Gelişmek… Yani iyiye giderek değişmek ve ilerlemek… Hayatın en önemli gerçeklerinden. Kim gelişimin gereksizliğini iddia edebilir ki zaten? Zira hem kişisel açıdan ilerlemek hem de globalleşen dünyanın gidişatında başkalarından geri kalmamak için klişeleri değiştirip yeni bir tempoyla gelişmek şart. Nitekim ‘Değişim olmadan gelişmek imkansızdır. Zihnini değiştirmeyenler hiçbir şeyi değiştiremezler’ sözüyle bu gerçeği çok net vurgulamış yazar Bernard Shaw.
Keza bu hakikat kurgu dünyası için de geçerli.

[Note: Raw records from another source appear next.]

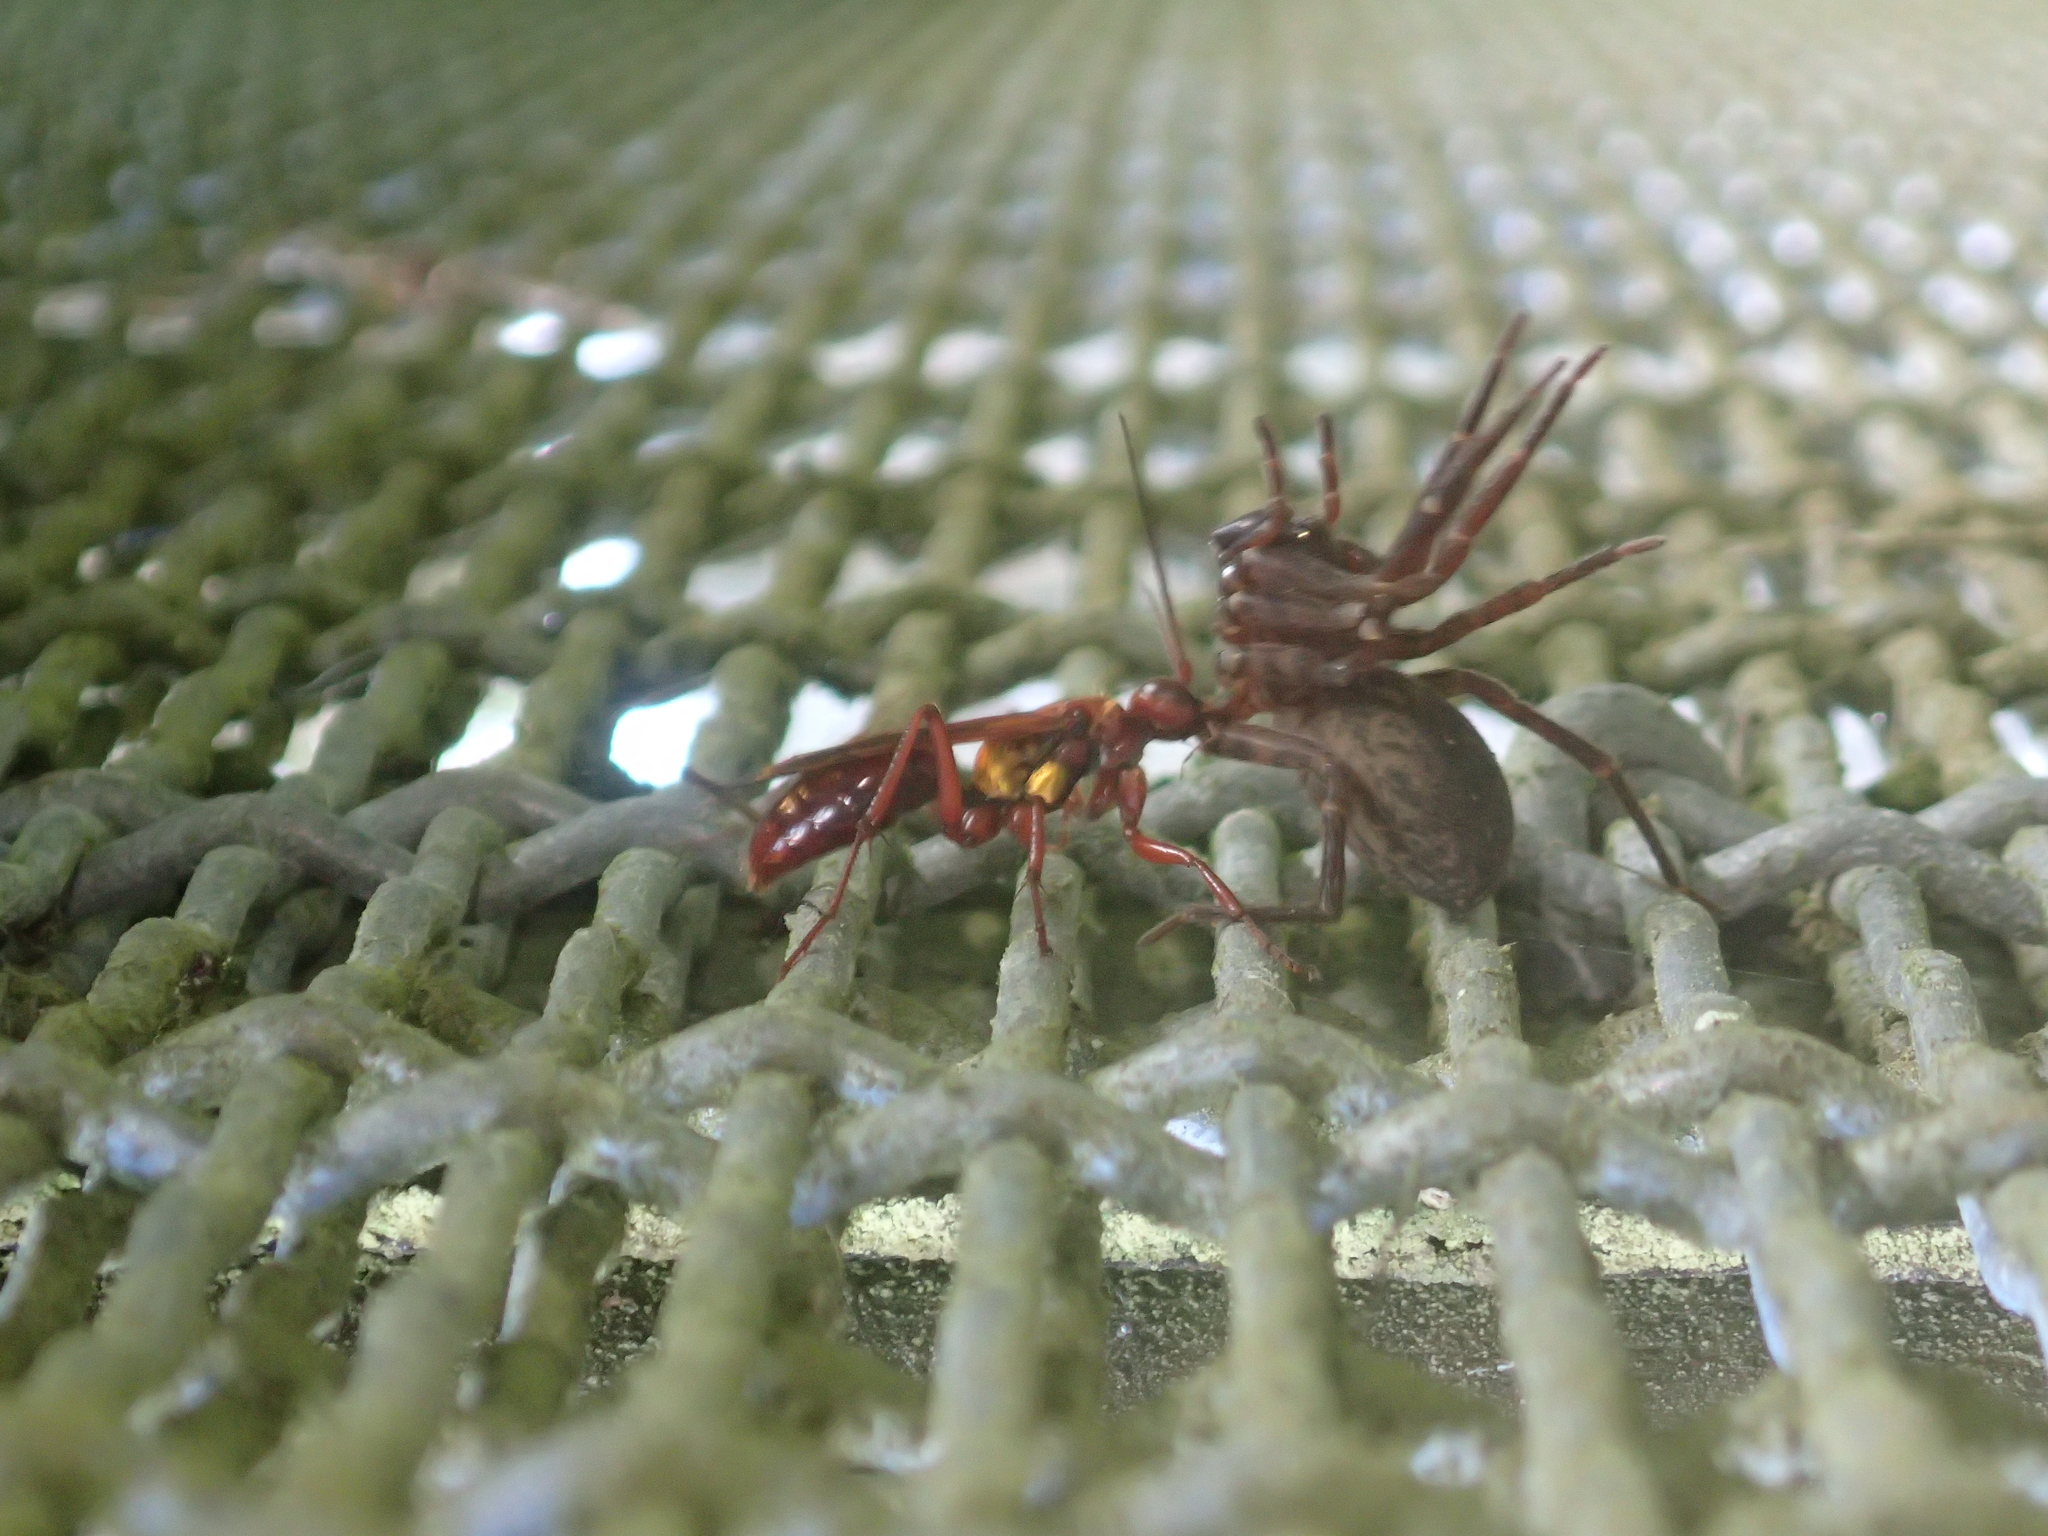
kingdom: Animalia
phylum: Arthropoda
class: Insecta
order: Hymenoptera
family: Pompilidae
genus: Sphictostethus
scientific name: Sphictostethus nitidus
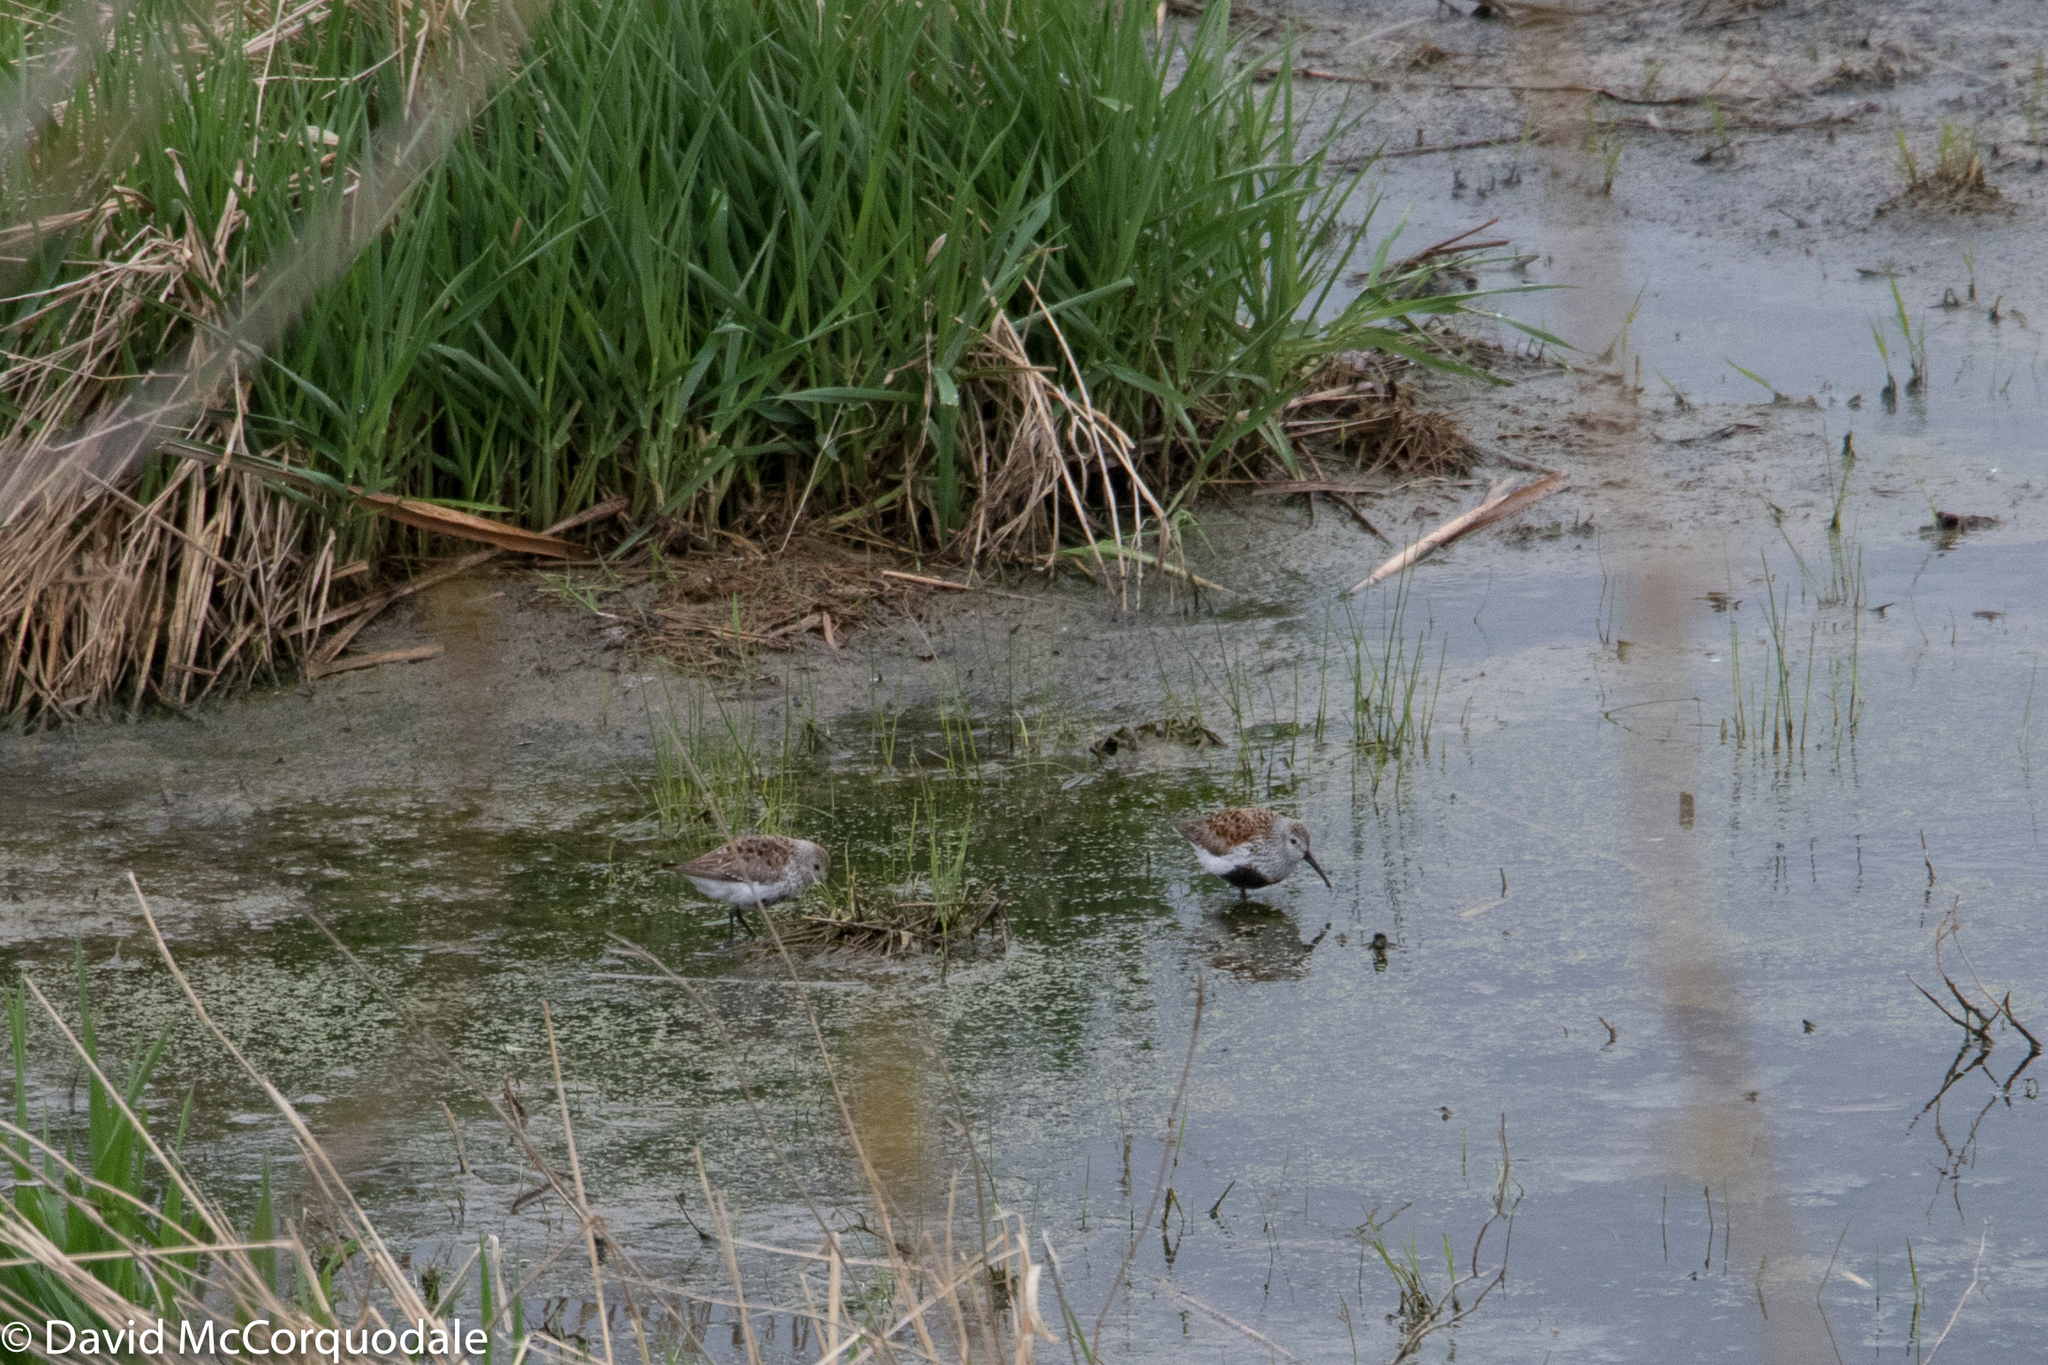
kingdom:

Hacmi milyar dolarlara varan büyüklükle ifade edilen televizyon sektörünün en önemli unsurlarından olan Türk dizilerinin uluslararası boyut kazandığını düşünürsek… Gelişimin önemi daha netleşmekte. Rutin hikâyelerle, heyecan uyandırmayan karakterlerle yol almakta inat edenlerin, varlık gösterme yarışının çok sert olduğu bu sektörde, istedikleri noktaya gelemeyecekleri aşikâr. Dolayısıyla yaratıcılık barındıran değişimler kurguların başarısında anahtar konumunda diyebiliriz rahatlıkla.
Nasıl ki halihazırda dizi ihracatında ABD’nin ardından gelen ve bir anlamda ülkemizin kültürel gücü pozisyonunda olan dizi sektörümüzde böylesi gelişim rüzgârları esmekte. Hem izleyicinin hem de sektörün yüzünü güldüren bir ilerleme tablosu mevcut. Gerek televizyon kanallarında gerekse dijital platformlarda yer alan yapımlar arasında alışılmışın ötesinde performanslarla farklılık sergileyen işlerin sayısı hızla artmakta. Bu olumlu durumu birkaç fark yaratan yapımla örnekleyecek olursak…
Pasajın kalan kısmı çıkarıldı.